Wednesday, March 21, 2007

Silent Spring: The Death of 'Prague Spring'

Jan Lopatka, reporting for REUTERS and posted in The Union Tribune's SignonSanDiego.com:

PRAGUE – "Czech President Vaclav Klaus said on Wednesday that fighting global warming has turned into a 'religion' that replaced the ideology of communism and threatens to clip basic freedoms." [...]

"'Communism has been replaced by the threat of an ambitious environmentalism,' Klaus wrote in response to questions from the U.S. House of Representatives' Committee on Energy and Commerce." [...]

"Klaus said poor nations would also be hurt by efforts to impose limits and standards on emissions of gases believed to cause global warming."

"'They will not be able to absorb new technological standards required by the anti-greenhouse religion, their products will have difficulty accessing the developed markets, and as a result the gap between them and the developed world will widen,' he wrote."

"'This ideology preaches earth and nature and under the slogans of their protection – similarly to the old Marxists – wants to replace the free and spontaneous evolution of mankind by a sort of central, now global, planning of the whole world,' he added."

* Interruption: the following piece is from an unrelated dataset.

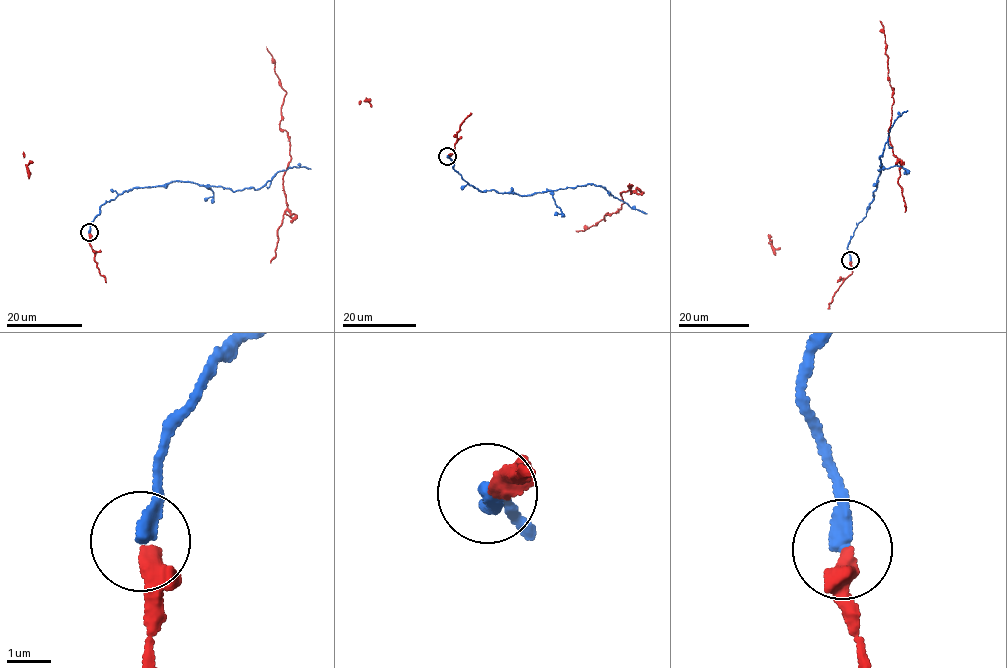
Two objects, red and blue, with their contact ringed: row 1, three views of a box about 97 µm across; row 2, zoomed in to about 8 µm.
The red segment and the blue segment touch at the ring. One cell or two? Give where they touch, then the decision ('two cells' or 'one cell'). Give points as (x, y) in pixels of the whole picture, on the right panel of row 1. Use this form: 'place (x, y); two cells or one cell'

Czech President Vaclav Klaus was 27 years old in 1968:

"In 1968 relations with the eastern European satellites had flared up again when leaders of the Czechoslovakian Communist party under Alexander Dubcek initiated reforms promoting democratization and free speech. A wave of popular demonstrations added momentum to liberalization during this "Prague Spring" until, on August 20, the U.S.S.R. led neighbouring Warsaw Pact armies in a military invasion of Czechoslovakia. Dubcek was ousted and the reforms undone. The ostensible justification for this latest Soviet repression of freedom in its empire came to be known as the Brezhnev Doctrine: "Each of our parties is responsible not only to its working class and its people, but also to the international working class, the world Communist movement." The U.S.S.R. asserted its right to intervene in any Communist state to prevent the success of "counterrevolutionary" elements."
1

Czech students hang their national flag on a Soviet tank in Prague. (1968)2

The Gore Doctrine: "Each of our parties is responsible not only to its working class and its people, but also to the international working class, the World Climate Crisis Movement." The Movement asserted its right to intervene in any nation or state to prevent the success of "counterrevolutionary" elements.